Carlton Allen, a program manager for CPRIT, said his team hopes this grant will have a trickle-down effect, bolstering screening efforts in remote areas of the state.

“With the seed funds from this grant, maybe these smaller organizations or rural organizations are able to increase their screening rate and develop systematic changes,” he said.

“If you just screen without those downstream steps happening, you're not going to make an impact, and it's futile, frankly."
Dr. Navkiran Shokar, head of the CONNECT initiative

In a rural area where access to in-person health care is spotty, Shokar’s team might implement something like a mail-in stool testing program. That’s something Shokar’s partner, Dr. Michael Pignone, has done successfully with clinics that serve low-income people in Austin.

A stool test is a lot less cumbersome than a colonoscopy, which requires you to go on a clear liquid diet for a day and take laxatives to clean out your colon so your doctor can see your bowels with a tiny camera. The upside is that a once-a-decade colonoscopy is usually frequent enough to stop any suspicious growths in their tracks and prevent cancer from forming.

A mail-in stool test has to be repeated annually, but is less invasive: Simply collect a sample of your poop at home and mail it back to the lab. Blood in the stool is a sign of a potential problem and triggers a follow-up colonoscopy. One of the CONNECT program’s challenges will be to help programs like this navigate and pay for follow-up colonoscopies and treatment.

“If you just screen without those downstream steps happening, you're not going to make an impact, and it's futile, frankly,” Shokar said.
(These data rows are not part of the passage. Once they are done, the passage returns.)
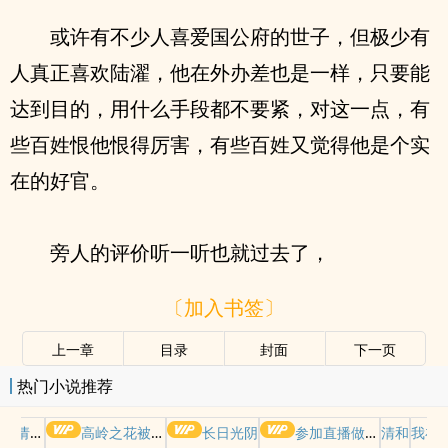
或许有不少人喜爱国公府的世子，但极少有
人真正喜欢陆濯，他在外办差也是一样，只要能
达到目的，用什么手段都不要紧，对这一点，有
些百姓恨他恨得厉害，有些百姓又觉得他是个实
在的好官。
旁人的评价听一听也就过去了，
〔加入书签〕
上一章
目录
封面
下一页
热门小说推荐
哭请摆好
高岭之花被权贵轮了后
长日光阴
参加直播做爱综艺后我火了(NPH)
清和
我在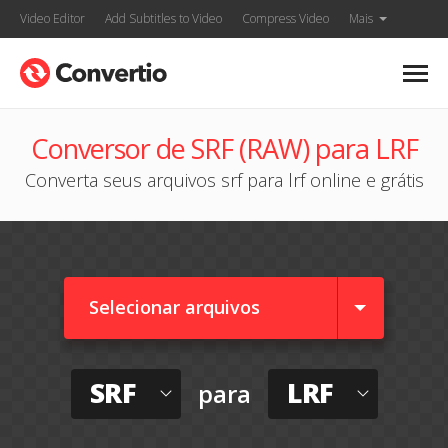
Video Editor
Add Subtitles to Video
Compress Video
Mais
Conversor de SRF (RAW) para LRF
Converta seus arquivos srf para lrf online e grátis
Selecionar arquivos
SRF
LRF
para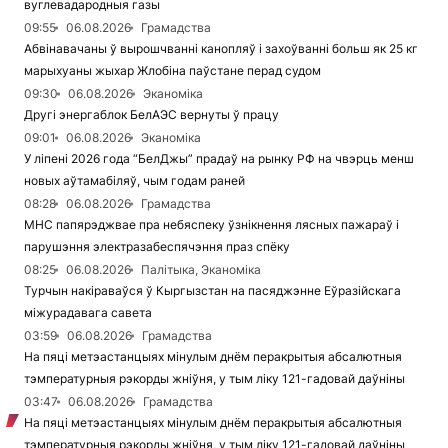
вуглевадародныя газы
09:55
06.08.2026
Грамадства
Абвінавачаны ў вырошчванні канопляў і захоўванні больш як 25 кг
марыхуаны жыхар Жлобіна паўстане перад судом
09:30
06.08.2026
Эканоміка
Другі энергаблок БелАЭС вернуты ў працу
09:01
06.08.2026
Эканоміка
У ліпені 2026 года “БелДжы” прадаў на рынку РФ на чвэрць менш
новых аўтамабіляў, чым годам раней
08:28
06.08.2026
Грамадства
МНС папярэджвае пра небяспеку ўзнікнення лясных пажараў і
парушэння электразабеспячэння праз спёку
08:25
06.08.2026
Палітыка, Эканоміка
Турчын накіраваўся ў Кыргызстан на пасяджэнне Еўразійскага
міжурадавага савета
03:59
06.08.2026
Грамадства
На пяці метэастанцыях мінулым днём перакрытыя абсалютныя
тэмпературныя рэкорды жніўня, у тым ліку 121-гадовай даўніны
03:47
06.08.2026
Грамадства
На пяці метэастанцыях мінулым днём перакрытыя абсалютныя
тэмпературныя рэкорды жніўня, у тым ліку 121-гадовай даўніны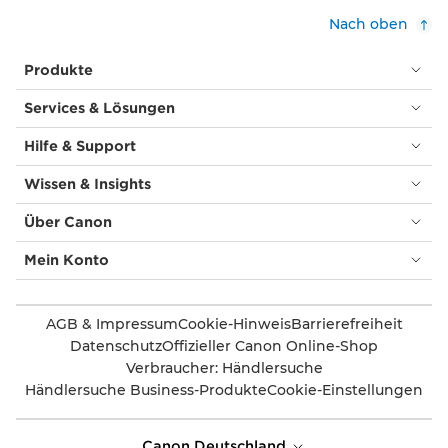
Nach oben
Produkte
Services & Lösungen
Hilfe & Support
Wissen & Insights
Über Canon
Mein Konto
AGB & Impressum
Cookie-Hinweis
Barrierefreiheit
Datenschutz
Offizieller Canon Online-Shop
Verbraucher: Händlersuche
Händlersuche Business-Produkte
Cookie-Einstellungen
Canon Deutschland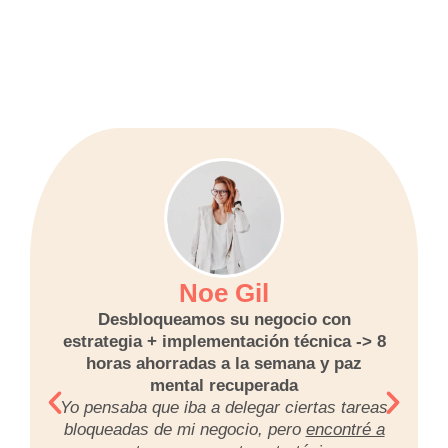
Noe Gil
Desbloqueamos su negocio con
estrategia + implementación técnica -> 8
horas ahorradas a la semana y paz
mental recuperada
Yo pensaba que iba a delegar ciertas tareas
bloqueadas de mi negocio, pero
encontré a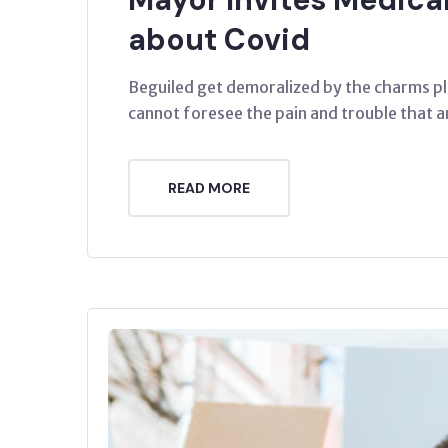
about Covid
Beguiled get demoralized by the charms pl
cannot foresee the pain and trouble that a
READ MORE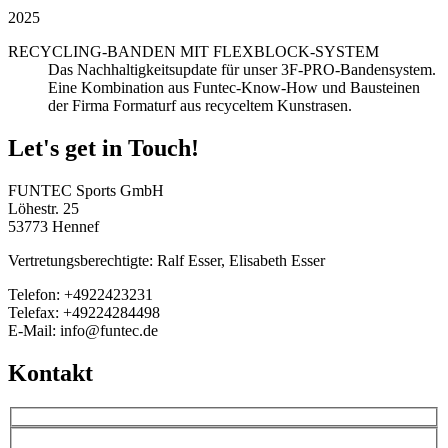
2025
RECYCLING-BANDEN MIT FLEXBLOCK-SYSTEM
Das Nachhaltigkeitsupdate für unser 3F-PRO-Bandensystem.
Eine Kombination aus Funtec-Know-How und Bausteinen
der Firma Formaturf aus recyceltem Kunstrasen.
Let's get in Touch!
FUNTEC Sports GmbH
Löhestr. 25
53773 Hennef
Vertretungsberechtigte: Ralf Esser, Elisabeth Esser
Telefon: +4922423231
Telefax: +49224284498
E-Mail: info@funtec.de
Kontakt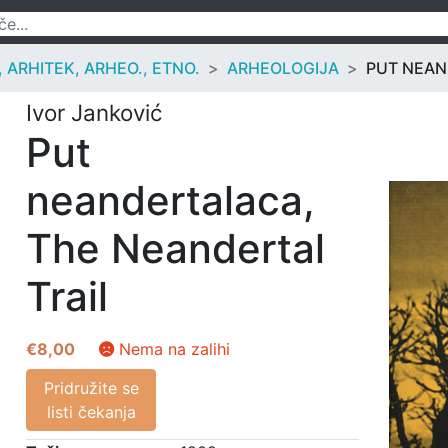
ARHITEK, ARHEO., ETNO.
ARHEOLOGIJA
PUT NEAN
Ivor Janković
Put
neandertalaca,
The Neandertal
Trail
€
8,00
Nema na zalihi
Pridružite se
listi čekanja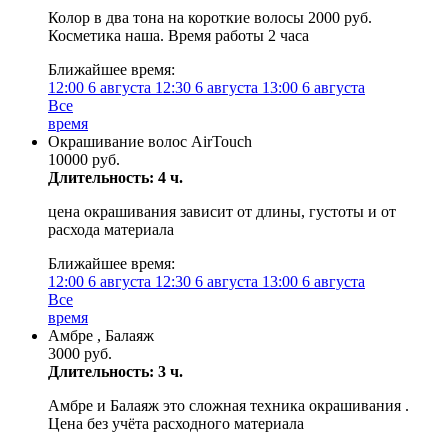
Колор в два тона на короткие волосы 2000 руб.
Косметика наша. Время работы 2 часа
Ближайшее время:
12:00
6 августа
12:30
6 августа
13:00
6 августа
Все
время
Окрашивание волос AirTouch
10000 руб.
Длительность: 4 ч.
цена окрашивания зависит от длины, густоты и от
расхода материала
Ближайшее время:
12:00
6 августа
12:30
6 августа
13:00
6 августа
Все
время
Амбре , Балаяж
3000 руб.
Длительность: 3 ч.
Амбре и Балаяж это сложная техника окрашивания .
Цена без учёта расходного материала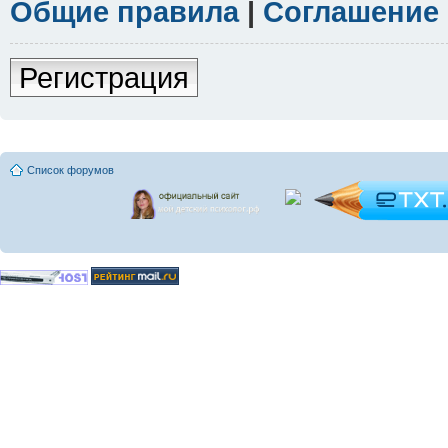
Общие правила
|
Соглашение
Регистрация
Список форумов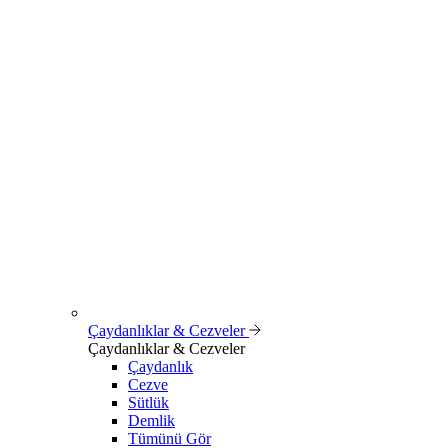
Çaydanlıklar & Cezveler
Çaydanlıklar & Cezveler
Çaydanlık
Cezve
Sütlük
Demlik
Tümünü Gör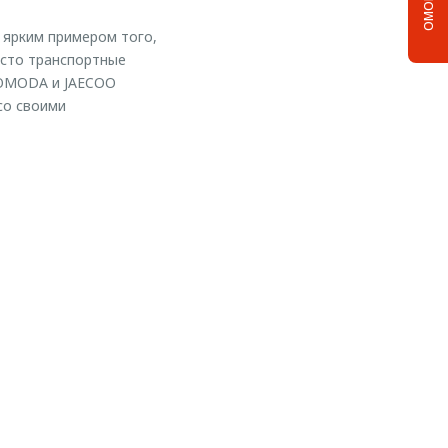
 ярким примером того,
осто транспортные
, OMODA и JAECOO
со своими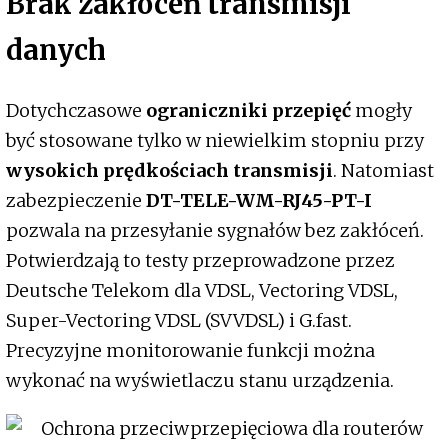
Brak zakłóceń transmisji
danych
Dotychczasowe
ograniczniki przepięć
mogły
być stosowane tylko w niewielkim stopniu przy
wysokich prędkościach transmisji
. Natomiast
zabezpieczenie
DT-TELE-WM-RJ45-PT-I
pozwala na przesyłanie sygnałów bez zakłóceń.
Potwierdzają to testy przeprowadzone przez
Deutsche Telekom dla VDSL, Vectoring VDSL,
Super-Vectoring VDSL (SVVDSL) i G.fast.
Precyzyjne monitorowanie funkcji można
wykonać na wyświetlaczu stanu urządzenia.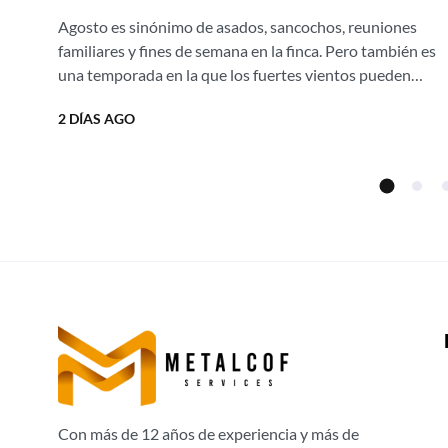
asados al aire libre sin una gota de
Agosto es sinónimo de asados, sancochos, reuniones
humo con nuestras estufas
familiares y fines de semana en la finca. Pero también es
campestres Ergonatura.
una temporada en la que los fuertes vientos pueden
apagar el fuego,...
¡Aprovecha el 20% de descuento
2 DÍAS AGO
directo de fábrica!
Con más de 12 años de experiencia y más de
Shokar’s goal at the end of CONNECT’s initial five-year funding period is to show that raising screening rates is possible if the state and other partners, such as insurers, buy in. She hopes to show that investment in prevention lessens long-term costs to the health system.

“We want to be able to advocate with policymakers, payors and legislators, to see if there are pieces of this that could be funded and supported going forward," she said, "because we've shown the benefit and the cost benefit."